Investigative policing, or at least the sort of investigating Kage did, was an elegant business. Scouring a crime scene for that crucial piece of fabric left behind by the killer, that stray strand of DNA, that lost pubic hair – Kage adored the finesse of his job.
The sort of finesse made impossible by a bundle of dirty c
lothing tucked under his armpit.
He glanced up and down the deserted alley. Police strobe lights threw billions of red-blue pairs of husky dancers across the cracked walls. Along the cobbled ground. They drove away the Promenade’s inhabitants.
With its locale on the northern border of the Bubble, the Promenade was perhaps the seediest area this side of the glowing forcefield. Politicians and housewives alike bemoaned the resemblance of the Promenade’s darkest alleys to the Gutter. Opposition politicians and religious leaders pointed quivering fingers to the underground clubs that spawned with the resilience of a stubborn cancer.
A club like the one he stood before now. Amputating Amy.
He’d heard about it before, but brought up details on his glasses by staring at the hovering sign in the doorway.

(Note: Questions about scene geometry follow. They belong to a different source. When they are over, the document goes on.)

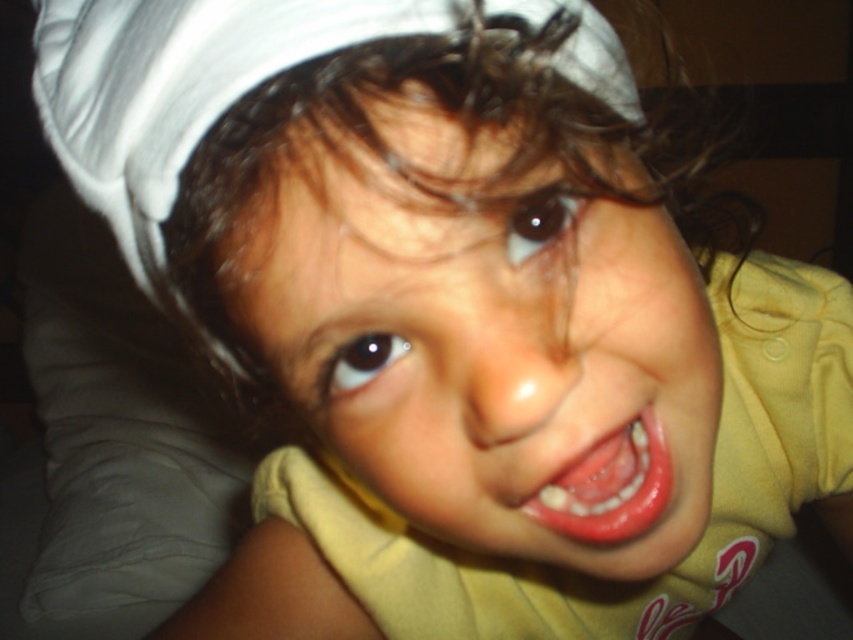
Does smooth skin face at center have a greater width compared to smooth pink lips at center?

Yes, smooth skin face at center is wider than smooth pink lips at center.

The image size is (853, 640). I want to click on smooth skin face at center, so coord(486,340).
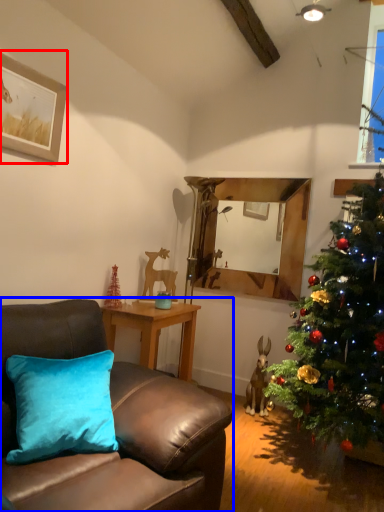
Question: Which of the following is the farthest to the observer, picture frame (highlighted by a red box) or studio couch (highlighted by a blue box)?

Choices:
 (A) picture frame
 (B) studio couch

Answer: (A)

Gore bar. Thirty rooms. Big operation. Not quite a decade old. Licensed for amputations, but not killings. Not legally, anyway. Killings happened only at killing bars. Or so the law dictated. Killing bars were expensive. Limited licenses were handed out over the Bubble’s thick red tape. Gore bars had soared in popularity as a result.
But as popular as it was, the police blinkers had driven any potential customers away from Amputating Amy’s tonight. Seemed safe enough to leave his pile of clothes just outside the door.
“Oh, thank God you’re here.” The woman had a beehive piled so high it barely cleared the ceiling. Purple hair.
A patrolman caught up with her.
“ID?” he asked, looking at Kage.
“It’s me, Harry.” Kage handed over his polycarbonate PI license.
The patrolman tilted his head. Narrowed his eyes.
“Oh! Kass – I mean, sorry. Kage. Sorry ‘bout that. Right this way.”
“I’ve been waiting more than an hour for the detectives to arrive. When you think you people’ll be done? I’ve got a business to run. You pigs are scaring away the customers.”
The patrolman placed a hand on Kage’s back to guide him away from the Beehive. The way a man would protect a woman from a threat, thought Kage. Condescending. Protective. He hated that the touch felt so good between his shoulder blades.